Kabule göre de, mahkemenin görevinin bilimsel yöntemlerle belirlenmesi gerekirken yazılı olduğu şekilde taşınmazın değerini o yörede yaşayan insanların daha iyi bildikleri gerekçesiyle yerel bilirkişi ve tanık beyanlarına öncelik verilerek görev tayini de usûl ve kanuna aykırıdır.” denilmiştir.
Mahkemece bozma kararına uyulduktan sonra yapılan yargılama sonunda davanın reddine karar verilmiş, hüküm davacı vekili tarafından temyiz edilmiştir.
Dava, tapu iptali ve tescil istemine ilişkindir.
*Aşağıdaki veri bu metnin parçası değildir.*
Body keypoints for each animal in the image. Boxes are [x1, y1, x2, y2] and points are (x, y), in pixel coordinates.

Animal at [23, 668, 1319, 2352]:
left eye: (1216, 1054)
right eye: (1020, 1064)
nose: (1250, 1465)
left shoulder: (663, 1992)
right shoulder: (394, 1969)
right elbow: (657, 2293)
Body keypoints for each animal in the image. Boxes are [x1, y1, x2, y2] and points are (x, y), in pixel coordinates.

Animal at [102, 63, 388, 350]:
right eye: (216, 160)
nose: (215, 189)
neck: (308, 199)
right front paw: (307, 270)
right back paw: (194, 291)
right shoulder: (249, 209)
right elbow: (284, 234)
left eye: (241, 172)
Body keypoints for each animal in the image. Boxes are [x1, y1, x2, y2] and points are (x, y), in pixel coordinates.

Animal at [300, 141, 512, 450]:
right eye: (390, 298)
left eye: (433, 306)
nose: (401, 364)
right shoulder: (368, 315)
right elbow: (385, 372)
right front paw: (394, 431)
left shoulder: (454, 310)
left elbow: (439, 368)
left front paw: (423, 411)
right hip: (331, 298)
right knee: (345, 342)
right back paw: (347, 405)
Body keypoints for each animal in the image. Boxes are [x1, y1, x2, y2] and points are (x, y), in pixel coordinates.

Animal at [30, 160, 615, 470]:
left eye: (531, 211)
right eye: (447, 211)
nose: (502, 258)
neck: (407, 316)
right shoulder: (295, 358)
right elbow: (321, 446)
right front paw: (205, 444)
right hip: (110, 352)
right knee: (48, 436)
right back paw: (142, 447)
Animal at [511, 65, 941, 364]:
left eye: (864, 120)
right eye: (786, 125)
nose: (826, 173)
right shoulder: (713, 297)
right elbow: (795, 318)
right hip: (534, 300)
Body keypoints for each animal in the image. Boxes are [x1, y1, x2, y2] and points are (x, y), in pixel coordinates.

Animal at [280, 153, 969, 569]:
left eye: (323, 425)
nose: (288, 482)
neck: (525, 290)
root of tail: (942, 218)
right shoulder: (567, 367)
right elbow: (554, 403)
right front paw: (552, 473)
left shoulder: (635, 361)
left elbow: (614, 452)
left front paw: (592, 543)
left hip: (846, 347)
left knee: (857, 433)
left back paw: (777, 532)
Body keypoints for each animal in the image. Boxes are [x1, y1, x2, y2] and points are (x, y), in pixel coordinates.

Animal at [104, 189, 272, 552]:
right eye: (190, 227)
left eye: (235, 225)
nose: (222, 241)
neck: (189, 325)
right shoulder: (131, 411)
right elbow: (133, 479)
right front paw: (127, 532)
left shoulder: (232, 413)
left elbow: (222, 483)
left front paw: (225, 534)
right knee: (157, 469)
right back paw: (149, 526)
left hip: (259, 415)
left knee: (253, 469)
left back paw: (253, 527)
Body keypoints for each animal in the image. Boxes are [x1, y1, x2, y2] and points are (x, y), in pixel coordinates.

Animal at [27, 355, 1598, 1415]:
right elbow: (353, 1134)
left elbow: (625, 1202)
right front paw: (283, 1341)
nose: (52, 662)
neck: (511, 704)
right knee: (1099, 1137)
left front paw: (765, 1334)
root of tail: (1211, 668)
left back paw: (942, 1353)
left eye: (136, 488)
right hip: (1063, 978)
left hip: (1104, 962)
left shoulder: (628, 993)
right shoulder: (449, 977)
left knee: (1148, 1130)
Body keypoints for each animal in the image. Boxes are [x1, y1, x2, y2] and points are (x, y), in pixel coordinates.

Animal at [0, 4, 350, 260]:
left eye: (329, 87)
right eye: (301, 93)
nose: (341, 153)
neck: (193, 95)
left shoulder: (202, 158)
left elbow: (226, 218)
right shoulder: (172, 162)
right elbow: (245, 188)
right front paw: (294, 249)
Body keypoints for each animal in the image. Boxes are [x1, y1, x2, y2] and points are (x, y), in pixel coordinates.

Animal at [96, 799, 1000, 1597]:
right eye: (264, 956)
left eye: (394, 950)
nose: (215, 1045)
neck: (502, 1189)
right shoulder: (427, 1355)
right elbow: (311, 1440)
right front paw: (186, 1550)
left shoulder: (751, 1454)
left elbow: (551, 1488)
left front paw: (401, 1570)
Çekişmeli taşınmazın bulunduğu yörede, 22/03/2005 – 20/04/2005 tarihleri arasında ilân edilen orman ve arazi kadastrosu ile 2005 yılında başlanıp 2006 yılında bitirilen 6831 sayılı Kanunun değişik 2/B madde uygulaması vardır.
Mahkemece verilen karar usûl ve kanuna aykırıdır. Şöyle ki; teknik bilirkişilerin 31/10/2012 tarihli ek raporunda (A) harfi ile gösterilen bölümün, tarıma elverişli olduğu, ziraat yapıldığı ve davacı gerçek kişi yararına zilyetlikle kazanma koşullarının oluştuğu anlaşıldığına göre, (A) harfi ile gösterilen bölüme yönelik davanın kabulüne karar verilmesi gerekirken reddine karar verilmiş olması doğru görülmemiş ve bozmayı gerektirmiştir.
SONUÇ: Yukarıda açıklanan nedenlerle; davacı vekilinin temyiz itirazlarının kabulü ile hükmün BOZULMASINA, temyiz harcının istek halinde iadesine 25/02/2014 günü oy birliği ile karar verildi.